Deborah Elkins//December 5, 2016
A Charlottesville Circuit Court identifies multiple outstanding issues of material fact in this dispute over whether, under an oral contract, plaintiff continued to be entitled to commissions after a change in his job with defendant; the court denies defendant’s motion for summary judgment in the case.
While it is true there is no dispute about certain basic facts (e.g., the parties agree there was no written contract but there was an oral contract regarding commissions), virtually all other aspects of that agreement, as well as certain other facts bearing on this claim, are in dispute.
It is clearly disputed what the terms of such initial agreement were. Was it based on accounts obtained or procured, or accounts managed or serviced? If it was based on accounts procured, could or did defendant change or attempt to change such unilaterally? When plaintiff was removed or “demoted,” was it a valid action by the board? Did plaintiff ’s acceptance of pay in his new position indicate his acceptance of all of the terms of the purported new contract? Did the terms of the new position really preclude his entitlement to commissions from his then-existing accounts? Specifically, what was communicated between the parties regarding these matters?
All of these are factual inquiries, or mixed questions of law and fact, that need to be resolved and established by evidence. That being the case, summary judgment, in my view, is just not appropriate.
Requests for admission
Defendant puts forth several responses to requests for admissions as support for its assertion that there are no issues of disputed fact. However, they are replete with denials of the very facts defendant says are not in dispute.
Defendant claims that Exhibits 3-5 also show that under the oral agreement sales employees need to be actually engaged in servicing accounts to qualify for commissions. Defendant may be able to prove that, but those exhibits do not, in the court’s view, establish such as a matter of undisputed fact. Those exhibits at this stage are allegations. They are emails, and not even from or to the plaintiff, and are not signed by anyone; while they may be offered as proof of defendant’s assertions, they do not in and of themselves resolve the factual question.

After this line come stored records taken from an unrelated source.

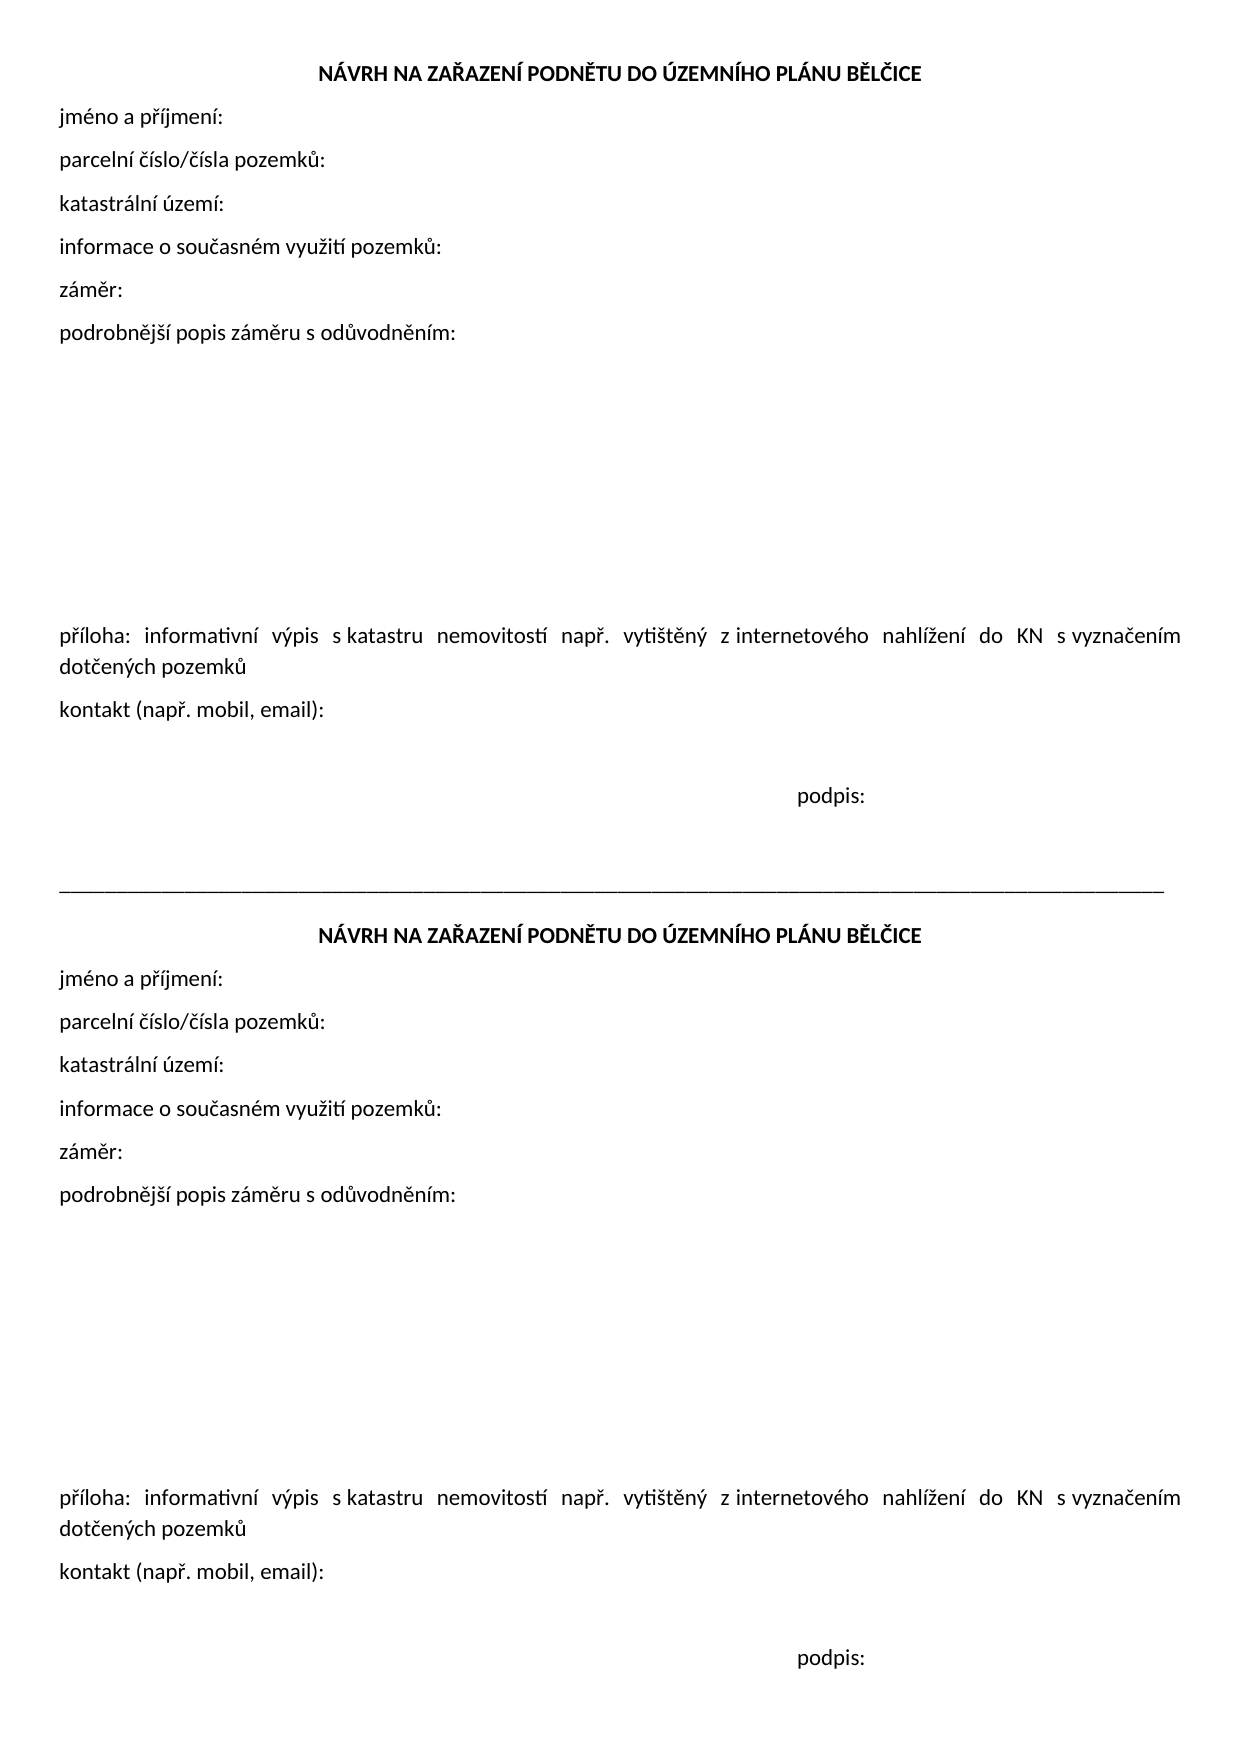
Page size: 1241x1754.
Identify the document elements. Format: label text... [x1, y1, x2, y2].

text Návrh na zařazení podnětu do Územního plánu Bělčice [59, 59, 1181, 87]
text kontakt (např. mobil, email): [59, 695, 1181, 723]
text katastrální území: [59, 189, 1181, 217]
text jméno a příjmení: [59, 102, 1181, 130]
text záměr: [59, 275, 1181, 303]
text informace o současném využití pozemků: [59, 232, 1181, 260]
text podrobnější popis záměru s odůvodněním: [59, 1180, 1181, 1208]
text Návrh na zařazení podnětu do Územního plánu Bělčice [59, 921, 1181, 949]
text záměr: [59, 1137, 1181, 1165]
text podrobnější popis záměru s odůvodněním: [59, 318, 1181, 346]
text jméno a příjmení: [59, 964, 1181, 992]
text příloha: informativní výpis s katastru nemovitostí např. vytištěný z internetového nahlížení do KN s vyznačením dotčených pozemků [59, 1483, 1181, 1542]
text kontakt (např. mobil, email): [59, 1557, 1181, 1585]
text parcelní číslo/čísla pozemků: [59, 146, 1181, 173]
text informace o současném využití pozemků: [59, 1094, 1181, 1122]
text _________________________________________________________________________________________________ [59, 868, 1181, 896]
text parcelní číslo/čísla pozemků: [59, 1007, 1181, 1035]
text podpis: [723, 1643, 1181, 1671]
text katastrální území: [59, 1051, 1181, 1079]
text podpis: [723, 781, 1181, 809]
text příloha: informativní výpis s katastru nemovitostí např. vytištěný z internetového nahlížení do KN s vyznačením dotčených pozemků [59, 621, 1181, 680]
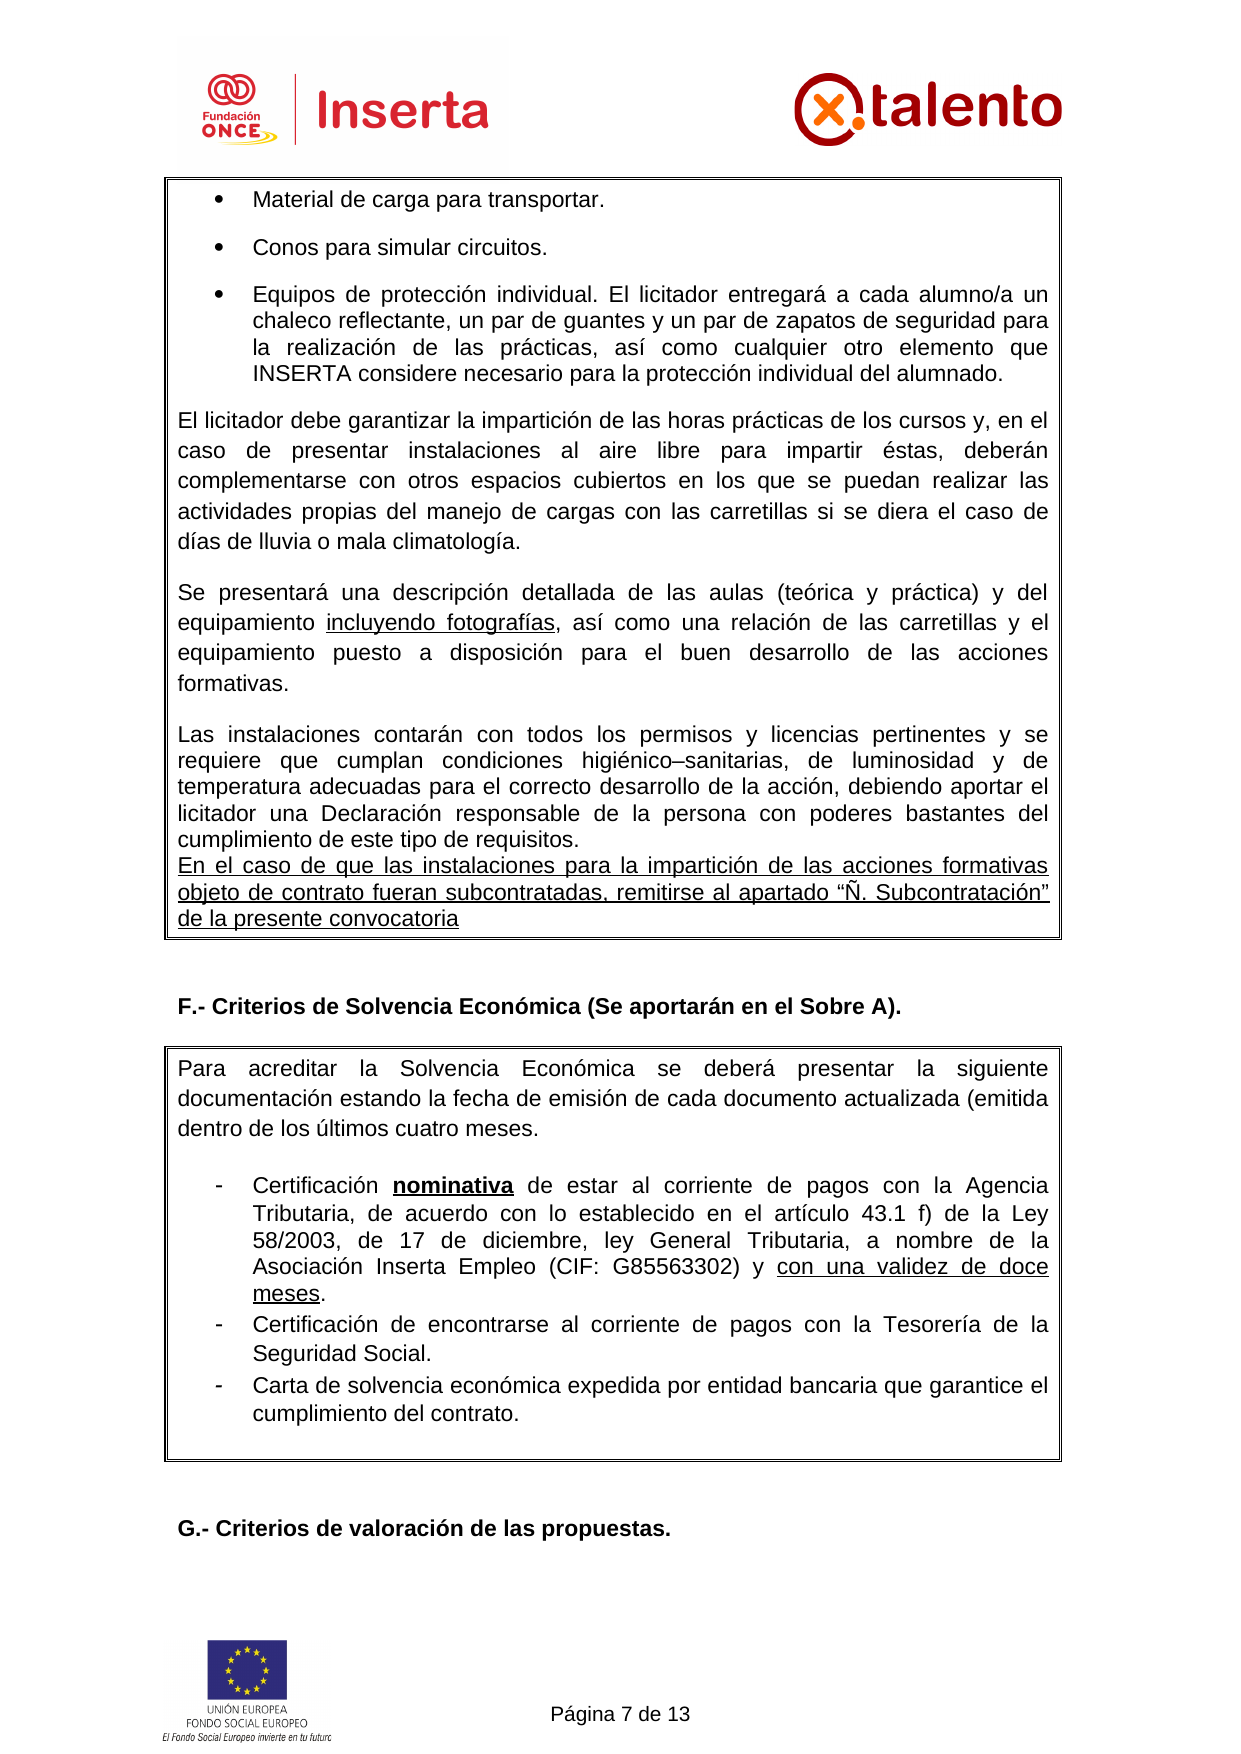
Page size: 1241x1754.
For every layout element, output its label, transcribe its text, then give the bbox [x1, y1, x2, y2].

text F.- Criterios de Solvencia Económica (Se aportarán en el Sobre A). [177, 993, 1063, 1019]
table_header Experiencia previa en la impartición de acciones formativas objeto de la acción: Solvencia de la entidad licitadora El licitador deberá justificar su experiencia previa en la realización de dos acciones formativas análogas o similares a las acciones objeto de licitación en los últimos cinco años Para justificar el cumplimiento de este criterio se incluirá en la propuesta una declaración responsable firmada por la persona con poder suficiente, que contenga la relación de acciones formativas realizadas por el licitante con anterioridad, incluyendo la siguiente información para cada una de ellas: nombre de la acción, número de horas de la acción fechas de inicio y fin, Inserta Empleo se reserva el derecho de solicitar al adjudicatario, previo a la firma del contrato, las acreditaciones y certificados de buena ejecución, contratos o cualquier otro documento que dé fe de la realización de dichas acciones formativas, pudiendo supeditarse la firma del contrato a su adecuada acreditación, en caso de ser solicitada. Solvencia equipo profesional Se presentará un documento indicando el nombre del coordinador así como los docentes y módulos a impartir por cada uno de ellos. UN COORDINADOR TÉCNICO: La empresa adjudicataria deberá proponer un/a responsable de la coordinación técnica de la acción, como interlocutor único y válido con Inserta Empleo, cuyo perfil profesional se deberá ajustar a lo expuesto a continuación: Experiencia profesional: coordinando al menos dos acciones formativas en los últimos tres años. Para justificar dicho requerimiento deberá presentarse CV original firmado detallando las acciones coordinadas. EQUIPO DOCENTE El licitador deberá proporcionar docentes cualificados para impartir la formación objeto del contrato. En concreto para la impartición de esta acción formativa se requieren dos docentes (titular y suplente) asignado a la acción formativa. . Experiencia docente: acreditar la impartición de un mínimo de 300 horas en la misma área formativa en los últimos tres años. Para justificar el cumplimiento de este criterio. A su vez se adjuntará para cada uno de ellos: CV (original) actualizado y firmado en señal de veracidad de su contenido, en el que se detalle: Experiencia docente: detallando las acciones formativas impartidas previamente en la misma formativa con fecha de impartición y duración en horas. En el caso de producirse variaciones en el profesorado, estas deben comunicarse con la antelación suficiente a Inserta Empleo, de cara a su aprobación, junto con la razón que motiva dicho cambio, y el formador propuesto deberá cumplir igualmente con los requisitos de solvencia establecidos. Inserta Empleo podrá solicitar al adjudicatario previo a la firma del contrato, las correspondientes acreditaciones de las titulaciones Solvencia de las Instalaciones y equipamiento requerido: Nota importante: Para garantizar mayor cualificación profesional y que el alumnado adquiera mayor destreza en el manejo de carretillas, las prácticas del curso se harán con 4 carretillas simultáneamente en las instalaciones utilizadas, de manera que se incremente el manejo de éstas por parte del alumnado. Esto implicará que en el período de prácticas haya al menos dos docentes simultáneamente, pendientes cada uno de las prácticas de 2 carretillas. En la parte práctica, el grupo de alumnos/as se distribuirá en 4 grupos ( uno por cada carretilla), y cada docente atenderá a 2 de estos grupos, En la parte teórica, se requerirá de un docente en el aula. Instalaciones y equipamiento: Las instalaciones y el equipamiento destinado a la impartición de la acción de Mejora de la Empleabilidad han de garantizar la correcta realización del Programa Formativo. El licitador deberá disponer de aulas preparadas para la impartición de los contenidos teóricos y de instalaciones propias para el manejo de las carretillas elevadoras en las horas prácticas de cada curso, todo en la misma población que la acción formativa. El acceso a las instalaciones debe ser posible en transporte público y la parada debe estar a una distancia que permita el recorrido a pie (máximo 500 metros) o contar con medios propios que permita el acceso Se debe incluir una descripción de la localización donde se desarrollarán las acciones formativas; que incluya la dirección del centro, plano de localización, líneas de transporte público cercanas al centro, especificación de la distancia entre la parada de transporte público más próxima y el centro, acceso, uso y disfrute de las instalaciones, así como de los servicios que en ellas se prestan. El aula formativa teórica deberá tener un mínimo de 30 m2 con características suficientes para el adecuado desarrollo de los contenidos de la acción y deberá estar equipada con lo siguiente: Mesas y sillas para 15 alumnos/as. Mesa para el/la docente. Cañón proyector. Pizarra. Además se dispondrá de una nave o aula suficientemente amplia para la realización de prácticas con el manejo simultaneo de las cuatro carretillas elevadoras, siendo al menos una de ellas retráctil. Esta aula debe, al menos, disponer de las siguientes dotaciones: Estanterías. Palés. Material de carga para transportar. Conos para simular circuitos. Equipos de protección individual. El licitador entregará a cada alumno/a un chaleco reflectante, un par de guantes y un par de zapatos de seguridad para la realización de las prácticas, así como cualquier otro elemento que INSERTA considere necesario para la protección individual del alumnado. El licitador debe garantizar la impartición de las horas prácticas de los cursos y, en el caso de presentar instalaciones al aire libre para impartir éstas, deberán complementarse con otros espacios cubiertos en los que se puedan realizar las actividades propias del manejo de cargas con las carretillas si se diera el caso de días de lluvia o mala climatología. Se presentará una descripción detallada de las aulas (teórica y práctica) y del equipamiento incluyendo fotografías, así como una relación de las carretillas y el equipamiento puesto a disposición para el buen desarrollo de las acciones formativas. Las instalaciones contarán con todos los permisos y licencias pertinentes y se requiere que cumplan condiciones higiénico–sanitarias, de luminosidad y de temperatura adecuadas para el correcto desarrollo de la acción, debiendo aportar el licitador una Declaración responsable de la persona con poderes bastantes del cumplimiento de este tipo de requisitos. En el caso de que las instalaciones para la impartición de las acciones formativas objeto de contrato fueran subcontratadas, remitirse al apartado “Ñ. Subcontratación” de la presente convocatoria [168, 180, 1059, 937]
text G.- Criterios de valoración de las propuestas. [177, 1515, 1063, 1541]
table_header Para acreditar la Solvencia Económica se deberá presentar la siguiente documentación estando la fecha de emisión de cada documento actualizada (emitida dentro de los últimos cuatro meses. Certificación nominativa de estar al corriente de pagos con la Agencia Tributaria, de acuerdo con lo establecido en el artículo ) de la Ley 58/2003, de 17 de diciembre, ley General Tributaria, a nombre de la Asociación Inserta Empleo (CIF: G85563302) y con una validez de doce meses. Certificación de encontrarse al corriente de pagos con la Tesorería de la Seguridad Social. Carta de solvencia económica expedida por entidad bancaria que garantice el cumplimiento del contrato. [168, 1049, 1059, 1459]
picture [176, 36, 510, 177]
picture [162, 1640, 332, 1743]
picture [794, 73, 1062, 146]
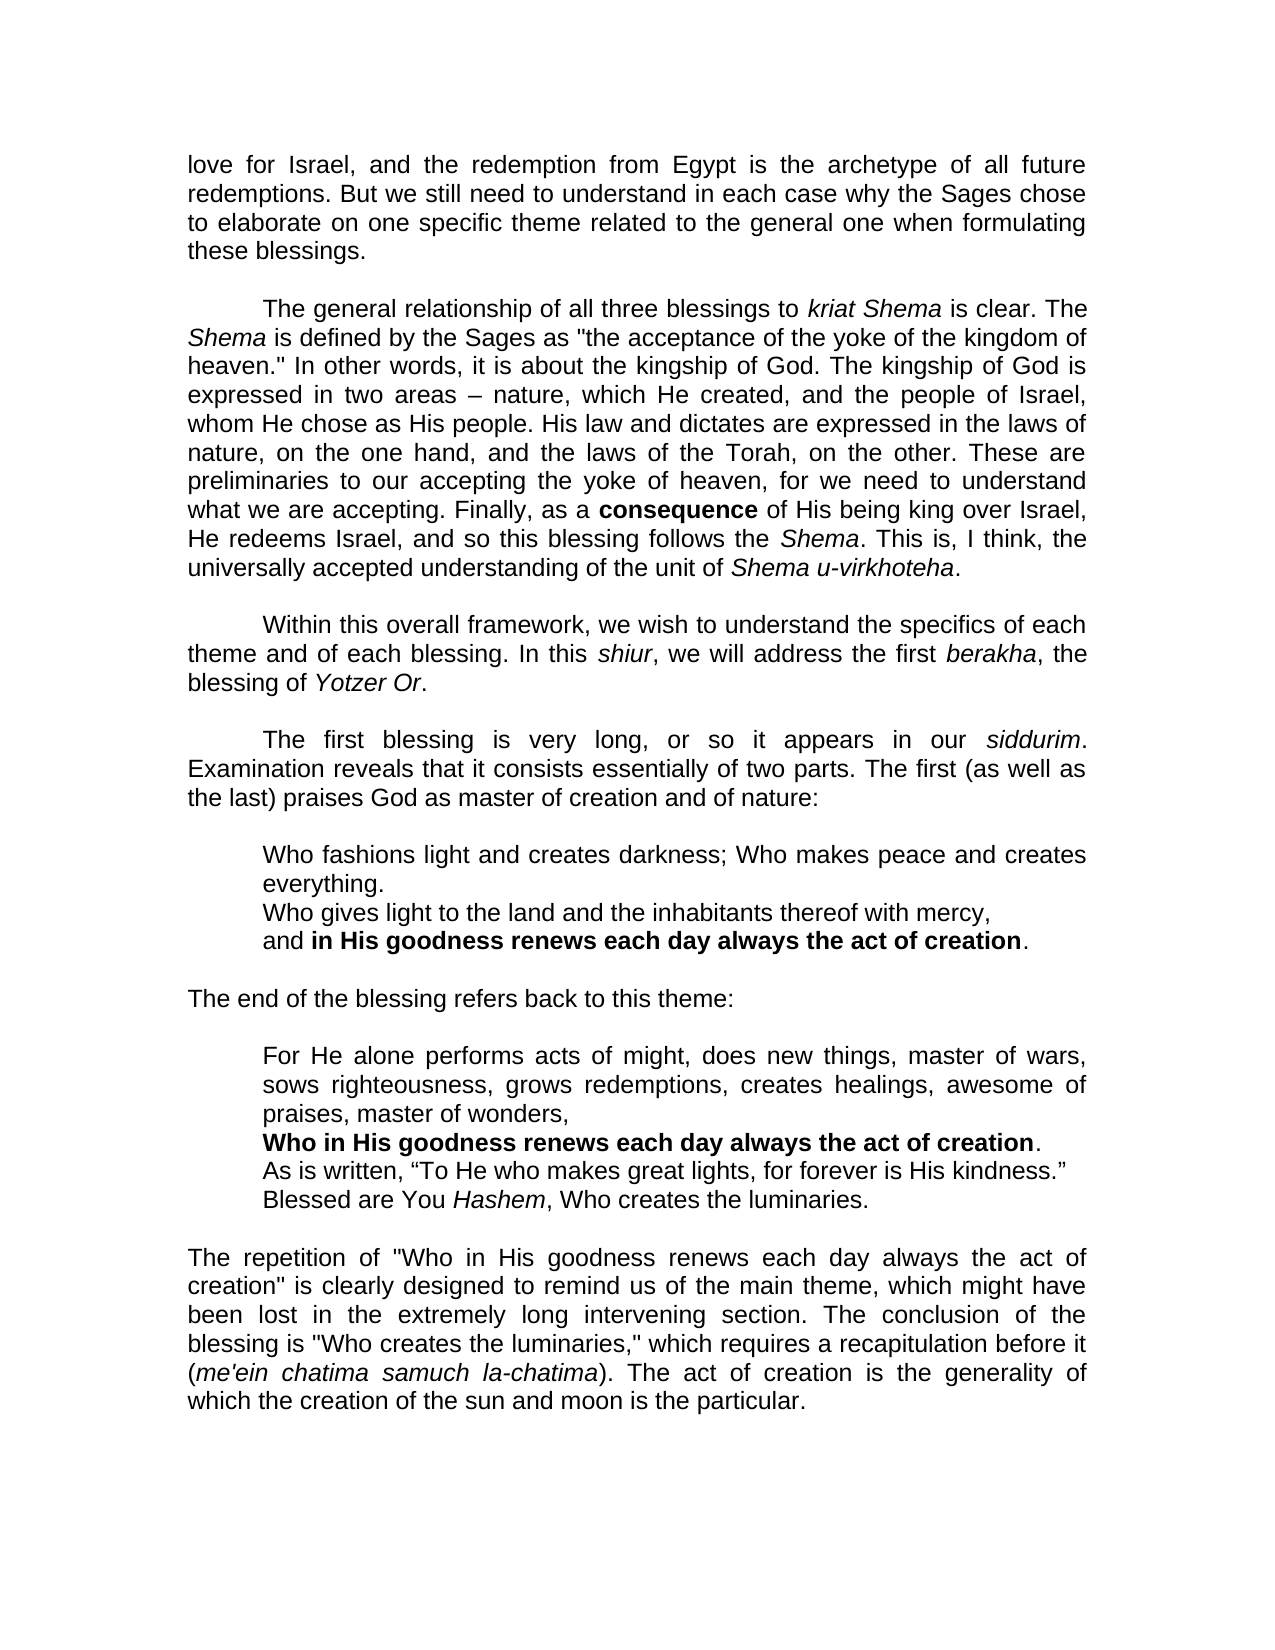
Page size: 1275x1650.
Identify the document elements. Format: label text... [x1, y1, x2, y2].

text The repetition of "Who in His goodness renews each day always the act of creation" is clearly designed to remind us of the main theme, which might have been lost in the extremely long intervening section. The conclusion of the blessing is "Who creates the luminaries," which requires a recapitulation before it (me'ein chatima samuch la-chatima). The act of creation is the generality of which the creation of the sun and moon is the particular. [187, 1242, 1088, 1415]
text Who fashions light and creates darkness; Who makes peace and creates everything. [262, 840, 1088, 897]
text The end of the blessing refers back to this theme: [187, 984, 1088, 1012]
text and in His goodness renews each day always the act of creation. [262, 926, 1088, 955]
text Who gives light to the land and the inhabitants thereof with mercy, [262, 897, 1088, 926]
text The first blessing is very long, or so it appears in our siddurim. Examination reveals that it consists essentially of two parts. The first (as well as the last) praises God as master of creation and of nature: [187, 725, 1088, 811]
text For He alone performs acts of might, does new things, master of wars, sows righteousness, grows redemptions, creates healings, awesome of praises, master of wonders, [262, 1041, 1088, 1127]
text The general relationship of all three blessings to kriat Shema is clear. The Shema is defined by the Sages as "the acceptance of the yoke of the kingdom of heaven." In other words, it is about the kingship of God. The kingship of God is expressed in two areas – nature, which He created, and the people of Israel, whom He chose as His people. His law and dictates are expressed in the laws of nature, on the one hand, and the laws of the Torah, on the other. These are preliminaries to our accepting the yoke of heaven, for we need to understand what we are accepting. Finally, as a consequence of His being king over Israel, He redeems Israel, and so this blessing follows the Shema. This is, I think, the universally accepted understanding of the unit of Shema u-virkhoteha. [187, 294, 1088, 581]
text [187, 150, 1088, 265]
text Within this overall framework, we wish to understand the specifics of each theme and of each blessing. In this shiur, we will address the first berakha, the blessing of Yotzer Or. [187, 610, 1088, 696]
text Blessed are You Hashem, Who creates the luminaries. [262, 1185, 1088, 1214]
text As is written, “To He who makes great lights, for forever is His kindness.” [262, 1156, 1088, 1185]
text Who in His goodness renews each day always the act of creation. [262, 1127, 1088, 1156]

Just because defendant may ultimately be able to prove something does not mean that it does not have to furnish such proof in order to prevail. The existence (or not) of the express or implied contracts and their terms, and the nature and terms of plaintiff ’s continued employment, are factual questions to be decided by the jury. And the legal question of the effect of the position he continued in on his ability to receive, and his entitlement to, commissions is at least partially dependent on these factual issues.
Similarly, whether there was a “novation” based on acceptance of a “new position” with certain conditions which extinguished the prior oral agreement is also a factual question, or at least a legal question based on factual findings relating to his duties as Director of Engineering, which I believe the record thus far is insufficient to determine, and plaintiff is entitled to present evidence countering defendant’s assertion on this point.
Because I believe that granting summary judgment would improperly and prematurely preclude the presentation of evidence on factual issues underlying both plaintiff ’s and defendant’s claims, I will deny the motion.
Friend v. Stu-Comm Inc. (Moore) No. CL 13-158, Oct. 10, 2016; Charlottesville Cir.Ct.; Scott A. Simmons, Joan C. McKenna for the parties. VLW 016-8-125, 5 pp.